Buiomega71 • 29/10/22 11:23
Consigliere - 27408 interventiIl referente principale per Rifranti sembra essere il Cronenberg ballardiano di
Crash (l'ossessione sessual/morbosa per il mutamento del corpo post incidente stradale, la schiena deturpata di Nadia, il torbido e esclusivo rapporto a tre dettato dal procurarsi dolore e ferite), che immerge il tutto in un contesto squallido e alienante (il primo dovuto alle riprese digitali di bassa qualità, il secondo una Milano spettrale, sfuggente, inospitale e astratta) che ne aumenta il degrado psichico e il disagio (lo stesso che vivono i tre protagonisti Nadia-ex spogliarellista-,Massimo-professore di storia- e Paola-la più sensibile-).

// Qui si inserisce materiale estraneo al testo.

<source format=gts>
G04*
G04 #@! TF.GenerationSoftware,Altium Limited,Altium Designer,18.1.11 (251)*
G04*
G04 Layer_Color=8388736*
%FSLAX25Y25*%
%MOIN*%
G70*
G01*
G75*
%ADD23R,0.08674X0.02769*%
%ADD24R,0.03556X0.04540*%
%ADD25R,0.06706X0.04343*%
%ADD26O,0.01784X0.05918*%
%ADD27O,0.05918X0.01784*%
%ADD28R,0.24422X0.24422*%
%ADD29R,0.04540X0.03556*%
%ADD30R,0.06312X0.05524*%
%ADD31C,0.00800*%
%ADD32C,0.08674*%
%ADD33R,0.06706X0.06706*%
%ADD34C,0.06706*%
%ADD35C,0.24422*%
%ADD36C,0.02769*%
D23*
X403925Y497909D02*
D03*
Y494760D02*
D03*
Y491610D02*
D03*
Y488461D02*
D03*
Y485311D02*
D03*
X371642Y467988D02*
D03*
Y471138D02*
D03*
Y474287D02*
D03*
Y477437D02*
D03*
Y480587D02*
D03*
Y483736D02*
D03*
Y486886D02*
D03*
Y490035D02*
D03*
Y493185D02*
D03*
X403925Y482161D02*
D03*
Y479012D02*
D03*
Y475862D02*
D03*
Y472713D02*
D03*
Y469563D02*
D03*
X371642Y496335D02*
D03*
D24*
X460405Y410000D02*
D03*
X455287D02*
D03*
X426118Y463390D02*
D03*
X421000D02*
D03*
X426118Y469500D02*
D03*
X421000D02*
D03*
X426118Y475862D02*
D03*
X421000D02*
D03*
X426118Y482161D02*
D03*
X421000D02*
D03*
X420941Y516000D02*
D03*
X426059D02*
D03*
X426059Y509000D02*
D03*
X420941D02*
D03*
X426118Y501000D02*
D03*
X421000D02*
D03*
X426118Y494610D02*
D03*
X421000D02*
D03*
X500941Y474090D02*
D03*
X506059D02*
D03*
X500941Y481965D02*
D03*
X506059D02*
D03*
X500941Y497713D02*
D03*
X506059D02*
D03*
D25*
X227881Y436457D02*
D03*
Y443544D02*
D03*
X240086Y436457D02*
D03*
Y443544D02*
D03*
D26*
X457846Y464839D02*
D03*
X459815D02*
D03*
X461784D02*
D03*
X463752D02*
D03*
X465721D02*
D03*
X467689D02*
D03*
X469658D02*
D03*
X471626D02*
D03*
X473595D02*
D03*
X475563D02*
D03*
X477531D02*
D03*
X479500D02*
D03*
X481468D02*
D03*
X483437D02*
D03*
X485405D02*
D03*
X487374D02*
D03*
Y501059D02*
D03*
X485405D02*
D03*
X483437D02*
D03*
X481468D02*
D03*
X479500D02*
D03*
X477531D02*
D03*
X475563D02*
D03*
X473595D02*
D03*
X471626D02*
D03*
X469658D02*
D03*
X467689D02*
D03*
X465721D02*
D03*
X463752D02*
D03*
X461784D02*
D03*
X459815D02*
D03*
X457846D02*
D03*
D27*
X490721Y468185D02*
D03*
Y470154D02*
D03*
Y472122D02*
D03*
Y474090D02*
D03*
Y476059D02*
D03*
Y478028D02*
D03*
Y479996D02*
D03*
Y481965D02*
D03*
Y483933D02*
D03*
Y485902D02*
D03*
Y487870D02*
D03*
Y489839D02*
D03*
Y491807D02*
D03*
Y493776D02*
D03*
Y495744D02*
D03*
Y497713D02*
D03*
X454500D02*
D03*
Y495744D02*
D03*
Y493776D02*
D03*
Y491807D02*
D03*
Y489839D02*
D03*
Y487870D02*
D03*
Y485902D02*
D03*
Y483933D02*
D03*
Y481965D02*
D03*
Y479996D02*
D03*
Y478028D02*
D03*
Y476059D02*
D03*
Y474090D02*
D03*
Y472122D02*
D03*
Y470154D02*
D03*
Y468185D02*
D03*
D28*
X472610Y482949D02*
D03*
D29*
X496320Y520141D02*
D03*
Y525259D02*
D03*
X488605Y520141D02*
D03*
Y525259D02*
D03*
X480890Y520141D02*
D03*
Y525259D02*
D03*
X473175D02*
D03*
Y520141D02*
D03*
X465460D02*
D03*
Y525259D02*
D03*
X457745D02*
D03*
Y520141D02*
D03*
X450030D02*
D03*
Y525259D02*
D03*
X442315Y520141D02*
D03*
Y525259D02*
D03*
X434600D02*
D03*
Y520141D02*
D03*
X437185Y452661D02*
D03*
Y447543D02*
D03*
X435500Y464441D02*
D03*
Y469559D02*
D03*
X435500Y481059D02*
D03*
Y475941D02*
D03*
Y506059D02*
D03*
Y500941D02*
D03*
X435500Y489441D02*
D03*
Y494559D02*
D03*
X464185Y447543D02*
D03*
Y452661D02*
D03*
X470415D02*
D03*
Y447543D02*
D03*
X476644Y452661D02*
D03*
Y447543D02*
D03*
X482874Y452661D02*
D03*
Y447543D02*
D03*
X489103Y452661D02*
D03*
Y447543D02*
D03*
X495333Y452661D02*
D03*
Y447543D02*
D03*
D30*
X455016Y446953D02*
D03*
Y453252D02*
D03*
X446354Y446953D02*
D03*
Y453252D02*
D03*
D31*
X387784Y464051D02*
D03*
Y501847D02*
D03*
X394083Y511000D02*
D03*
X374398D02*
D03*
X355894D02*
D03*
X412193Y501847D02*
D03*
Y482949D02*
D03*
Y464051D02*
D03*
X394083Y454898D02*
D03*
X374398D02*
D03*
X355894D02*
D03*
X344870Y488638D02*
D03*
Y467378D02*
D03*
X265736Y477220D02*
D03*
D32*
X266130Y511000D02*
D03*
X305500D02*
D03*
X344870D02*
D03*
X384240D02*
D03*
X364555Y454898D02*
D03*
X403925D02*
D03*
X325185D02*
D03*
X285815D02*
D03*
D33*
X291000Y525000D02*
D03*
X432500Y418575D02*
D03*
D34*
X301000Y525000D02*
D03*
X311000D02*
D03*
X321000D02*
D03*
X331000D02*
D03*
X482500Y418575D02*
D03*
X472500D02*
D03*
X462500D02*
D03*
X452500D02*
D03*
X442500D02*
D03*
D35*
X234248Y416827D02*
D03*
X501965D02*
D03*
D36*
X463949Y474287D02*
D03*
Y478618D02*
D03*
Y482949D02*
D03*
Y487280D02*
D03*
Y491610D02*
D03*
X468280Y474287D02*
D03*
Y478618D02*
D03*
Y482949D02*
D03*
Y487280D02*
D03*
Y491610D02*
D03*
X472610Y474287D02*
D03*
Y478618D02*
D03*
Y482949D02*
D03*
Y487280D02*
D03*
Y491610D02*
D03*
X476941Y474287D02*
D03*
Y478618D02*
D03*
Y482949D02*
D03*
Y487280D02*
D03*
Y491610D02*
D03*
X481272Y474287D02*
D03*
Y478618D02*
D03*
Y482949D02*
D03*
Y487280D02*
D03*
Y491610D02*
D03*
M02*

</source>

Video (su vhs ringuniane) e sessioni di body art estrema non simulata (il film si apre, dopo che un'infermiera lava il corpo nudo e esanime di Massimo, su immagini sgranate di uncini e aghi che perforano la pelle e la carne, con parvenze di un'operazione chirurgica, e un canto gregoriano in sottofondo che ne amplifica la sgradevolezza) diapositive e filmati sulla guerra dei Balcani dall'aspro e necroforo sentor di "mondo movie", pantomime di esecuzioni capitali, tagli , incisioni e scorticamenti (l'interno coscia martoriata con cocci di vetro minuscoli), una messa in scena eyeswideshutiana (e quasi rolliniana) con Nadia mascherata che si "lacera" il corpo con le spine di un mazzo di rose rosse, fino all'esplosione finale (e inaspettata) della follia femminea (la battaglia scherzosa dei cuscini che finisce nel peggiore dei modi)

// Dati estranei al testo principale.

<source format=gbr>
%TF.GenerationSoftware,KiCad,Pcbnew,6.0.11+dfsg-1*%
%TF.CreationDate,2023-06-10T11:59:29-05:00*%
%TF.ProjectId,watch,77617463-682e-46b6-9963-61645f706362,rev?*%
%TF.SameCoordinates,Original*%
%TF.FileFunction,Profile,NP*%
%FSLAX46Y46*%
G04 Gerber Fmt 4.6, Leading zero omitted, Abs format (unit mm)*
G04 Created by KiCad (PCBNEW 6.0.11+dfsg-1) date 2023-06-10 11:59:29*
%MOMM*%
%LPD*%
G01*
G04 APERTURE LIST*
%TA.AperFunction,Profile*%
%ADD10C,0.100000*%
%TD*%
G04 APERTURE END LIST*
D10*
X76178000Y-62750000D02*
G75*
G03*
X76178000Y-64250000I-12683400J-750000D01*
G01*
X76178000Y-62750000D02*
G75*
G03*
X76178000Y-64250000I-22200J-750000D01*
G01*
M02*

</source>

Di mezzo scrutinamenti di showgirl, sesso occasionale e performance (dal vivo) di corpi appesi da uncini e fatti gravitare (dimenticarsi di quella porcata di
Shadow hours)
Rifranti ha coraggio nel mettersi in gioco nel suo battesimo di fuoco dietro la MDP (il film, all'epoca si beccò il divieto ai 18-non del tutto ingiustificato, anche solo per il tema sconcertante e l'atmosfera malata- e dopo una fugace uscita nei cinema ben due anni dopo, sparì nell'oblio finche la benemerita
Oblivion non lo ha ripescato dall'oblivion, appunto), rifugge la spettacolarità e l'extreme fine a se stesso per una narrazione sospesa, incubotica, lenta e astratta, come è lenta la discesa negli inferi esistenziali dei tre protagonisti, che cercano di diventare una persona sola, includendo il sesso, l'amore e la malsana passione per l'autolesionismo.
Ma le ambizioni (anche meritevoli) di Rifranti franano sotto il peso della pseudo amatorialità (la fotografia in digitale è terribile, gli interni miserissimi) che ne limita il potenziale, nonostante il trio di attori sia notevole (sopratutto Micol Martinez, che mette i brividi nel suo disturbo bipolare), con tempi morti invero noiosetti (il rapporto tra Massimo e sua moglie Claudia-la lettera-), l'eccessiva ossessione di Massimo per la guerra nei Balcani e quella patina fastidiosa di filmetto girato la domenica pomeriggio tra amici.
A Rifranti , comunque, va il merito di aver realizzato un'opera scarna, amorale e fuori dagli schemi e, almeno, in un momento (i tre che ripercorrono, di notte, il tratto stradale che li aveva visti coinvolti nel tragico sinistro che li ha uniti, chiudendo gli occhi come Battisti cantava "a fari spenti nella notte per vedere se poi è tanto difficile morire") crea vera inquietudine e malessere. così come il gioco della morte a tre nel salone dell'appartamento e l'inaspettata, nochè agghiacciante, scelta finale di Nadia.
Tra gli esordi più interessanti del cinema indipendente italiano (il titolo, poi, è bellissimo), forse più per l'idea paracronenberghiana delle ossessioni corporali che per l'effettiva (e poveristica) realizzazione.